### Passage for review
Database & Analytics

Trading Card Database

This was a database and pricing system I built for a trading card business. It started with messy exported sales data and turned into a setup that made it a lot easier to track inventory, clean up intake, and actually look at pricing history instead of guessing.

PSA API
Barcode scan to auto-fill card details instead of typing everything by hand
BigQuery
Inventory moved out of spreadsheets and into a shared cloud database
Python
Regex and rule-based parsing to turn raw sale text into usable fields
The problem

The original sales data was messy in a very real way. A lot of the useful card info was jammed into one text field with no consistent format. Player name, set, serial number, grade, grading company, and sometimes even sale price were all mixed together depending on how somebody entered it.

That meant you really couldn't sort by player, filter by grade, or compare prices across similar cards in a reliable way. You had to read the raw text every time and piece it together yourself, which is fine for a handful of records but not for a growing inventory.

### Directive
Print the trading card database write-up word for word, from "Trading Card Database" to "instead of guessing.".

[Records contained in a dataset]
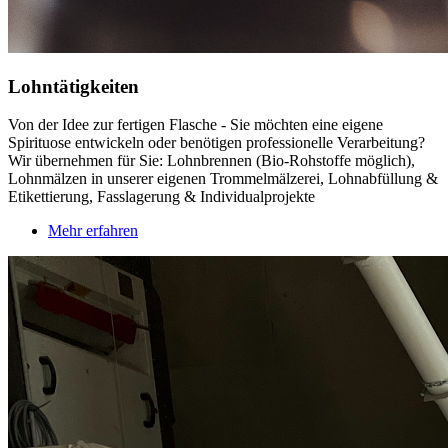
Lohntätigkeiten
Von der Idee zur fertigen Flasche - Sie möchten eine eigene
Spirituose entwickeln oder benötigen professionelle Verarbeitung?
Wir übernehmen für Sie: Lohnbrennen (Bio-Rohstoffe möglich),
Lohnmälzen in unserer eigenen Trommelmälzerei, Lohnabfüllung &
Etikettierung, Fasslagerung & Individualprojekte
Mehr erfahren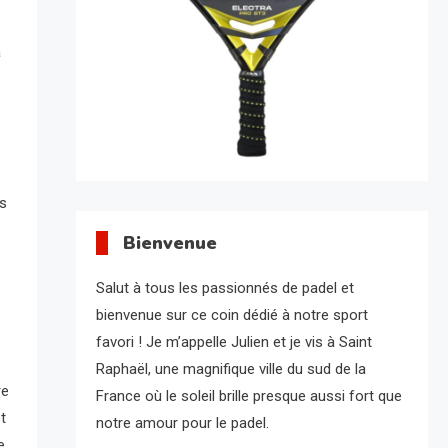
a
us
Bienvenue
Salut à tous les passionnés de padel et
bienvenue sur ce coin dédié à notre sport
favori ! Je m’appelle Julien et je vis à Saint
Raphaël, une magnifique ville du sud de la
re
France où le soleil brille presque aussi fort que
t
notre amour pour le padel.
e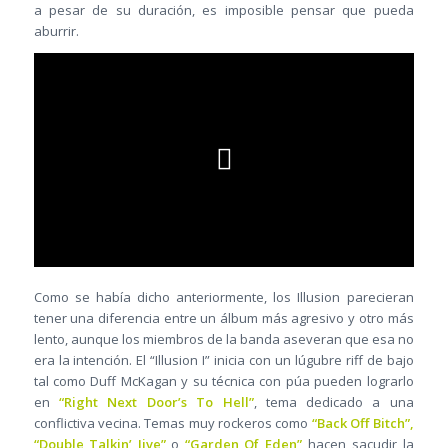
a pesar de su duración, es imposible pensar que pueda
aburrir.
Como se había dicho anteriormente, los Illusion parecieran
tener una diferencia entre un álbum más agresivo y otro más
lento, aunque los miembros de la banda aseveran que esa no
era la intención. El “Illusion I” inicia con un lúgubre riff de bajo
tal como Duff McKagan y su técnica con púa pueden lograrlo
en
“Right Next Door’s To Hell”
, tema dedicado a una
conflictiva vecina. Temas muy rockeros como
“Back Off Bitch”,
“Double Talkin’ Jive”
o
“Garden Of Eden”
hacen sacudir la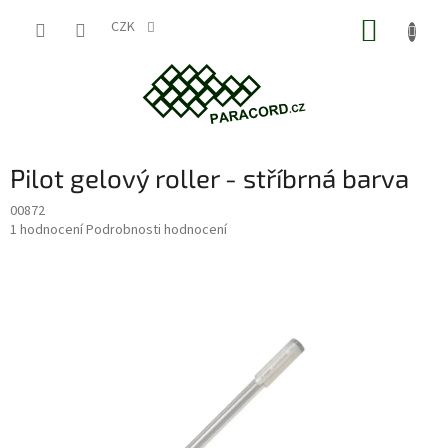
Přejít
NÁKUP
na
CZK
obsah
KOŠÍK
Pilot gelový roller - stříbrná barva
00872
Průměrné
1 hodnocení
Podrobnosti hodnocení
hodnocení
produktu
je
5,0
z
5
hvězdiček.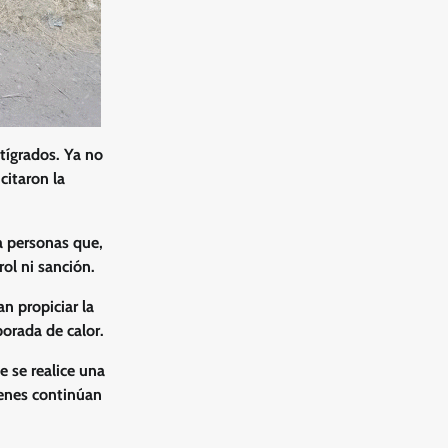
tígrados. Ya no
citaron la
a personas que,
ol ni sanción.
n propiciar la
orada de calor.
e se realice una
ienes continúan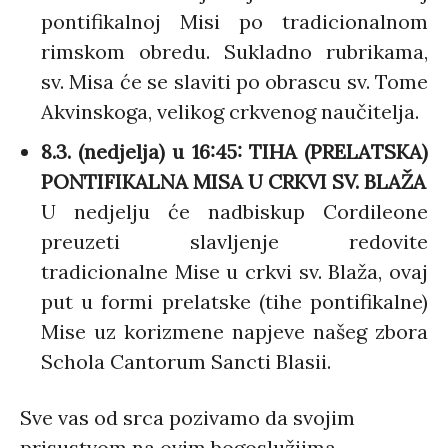
pontifikalnoj Misi po tradicionalnom
rimskom obredu. Sukladno rubrikama,
sv. Misa će se slaviti po obrascu sv. Tome
Akvinskoga, velikog crkvenog naučitelja.
8.3. (nedjelja) u 16:45: TIHA (PRELATSKA)
PONTIFIKALNA MISA U CRKVI SV. BLAŽA
U nedjelju će nadbiskup Cordileone
preuzeti slavljenje redovite
tradicionalne Mise u crkvi sv. Blaža, ovaj
put u formi prelatske (tihe pontifikalne)
Mise uz korizmene napjeve našeg zbora
Schola Cantorum Sancti Blasii.
Sve vas od srca pozivamo da svojim
prisustvom na ovim bogoslužjima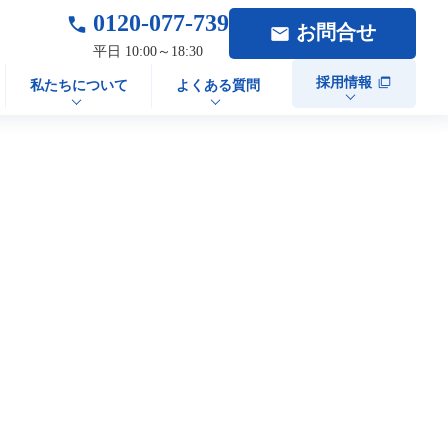
0120-077-739
お問合せ
平日 10:00～18:30
採用情報
私たちについて
よくある質問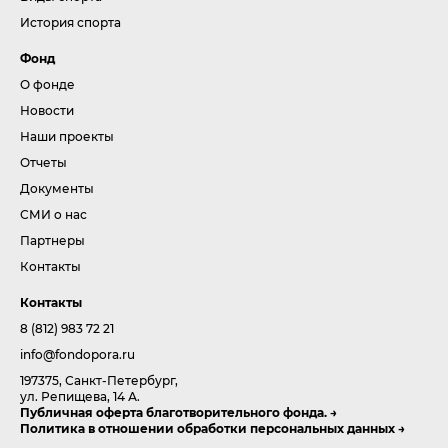
История спорта
Фонд
О фонде
Новости
Наши проекты
Отчеты
Документы
СМИ о нас
Партнеры
Контакты
Контакты
8 (812) 983 72 21
info@fondopora.ru
197375, Санкт-Петербург,
ул. Репищева, 14 А.
Публичная оферта благотворительного фонда.
Политика в отношении обработки персональных данных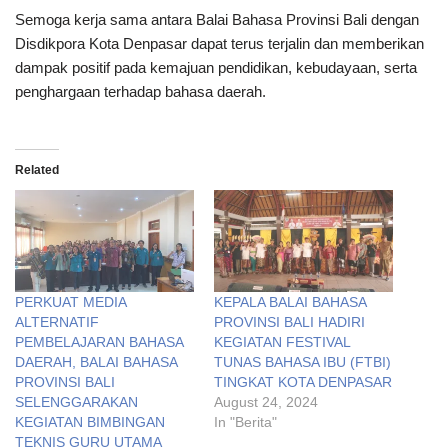
Semoga kerja sama antara Balai Bahasa Provinsi Bali dengan
Disdikpora Kota Denpasar dapat terus terjalin dan memberikan
dampak positif pada kemajuan pendidikan, kebudayaan, serta
penghargaan terhadap bahasa daerah.
Related
PERKUAT MEDIA
KEPALA BALAI BAHASA
ALTERNATIF
PROVINSI BALI HADIRI
PEMBELAJARAN BAHASA
KEGIATAN FESTIVAL
DAERAH, BALAI BAHASA
TUNAS BAHASA IBU (FTBI)
PROVINSI BALI
TINGKAT KOTA DENPASAR
SELENGGARAKAN
August 24, 2024
KEGIATAN BIMBINGAN
In "Berita"
TEKNIS GURU UTAMA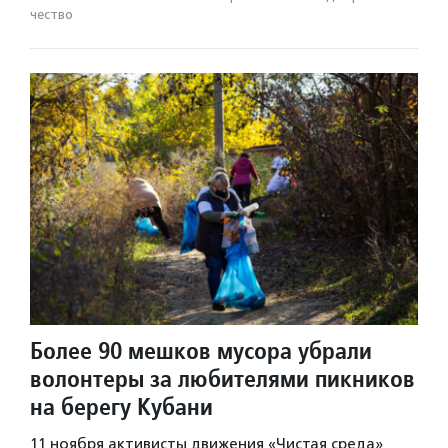
чест­во
Более 90 мешков мусора убрали
волонтеры за любителями пикников
на берегу Кубани
11 ноября активисты движения «Чистая среда»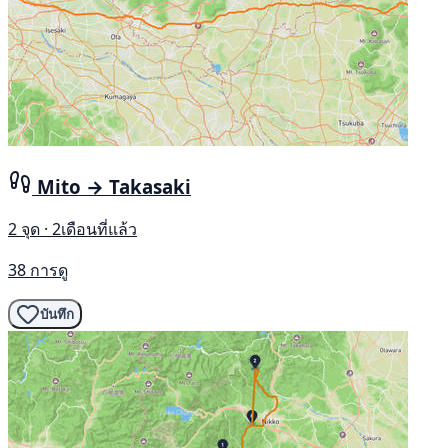
Mito → Takasaki
2 จุด · 2เดือนที่แล้ว
38 การดู
บันทึก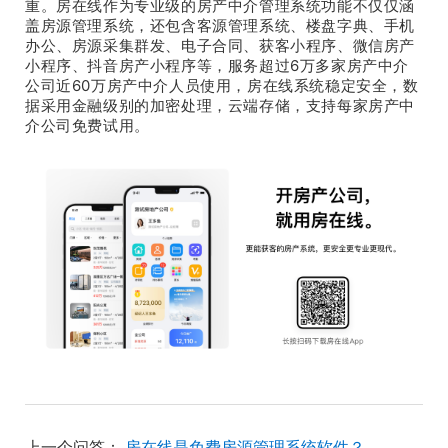
重。房在线作为专业级的房产中介管理系统功能不仅仅涵
盖房源管理系统，还包含客源管理系统、楼盘字典、手机
办公、房源采集群发、电子合同、获客小程序、微信房产
小程序、抖音房产小程序等，服务超过6万多家房产中介
公司近60万房产中介人员使用，房在线系统稳定安全，数
据采用金融级别的加密处理，云端存储，支持每家房产中
介公司免费试用。
上一个问答：
房在线是免费房源管理系统软件？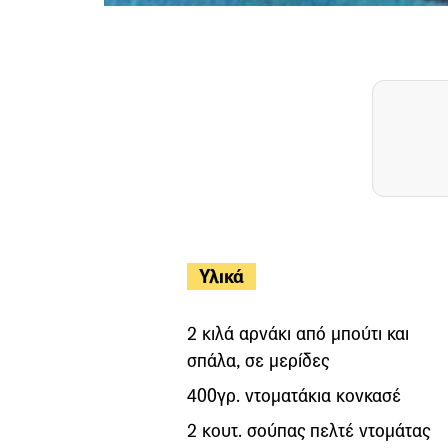
Υλικά
2 κιλά αρνάκι από µπούτι και
σπάλα, σε µερίδες
400γρ. ντοματάκια κονκασέ
2 κουτ. σούπας πελτέ ντομάτας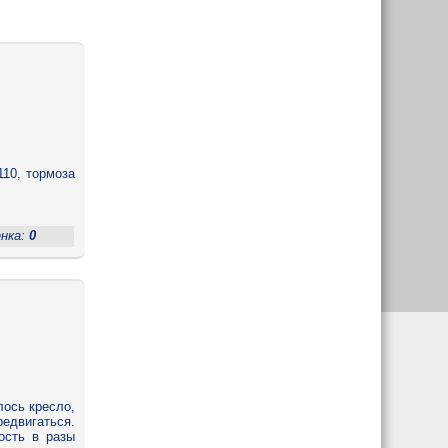
10, тормоза
енка:
0
лось кресло,
редвигаться.
ость в разы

### Task answer
Trading Card Database

This was a database and pricing system I built for a trading card business. It started with messy exported sales data and turned into a setup that made it a lot easier to track inventory, clean up intake, and actually look at pricing history instead of guessing.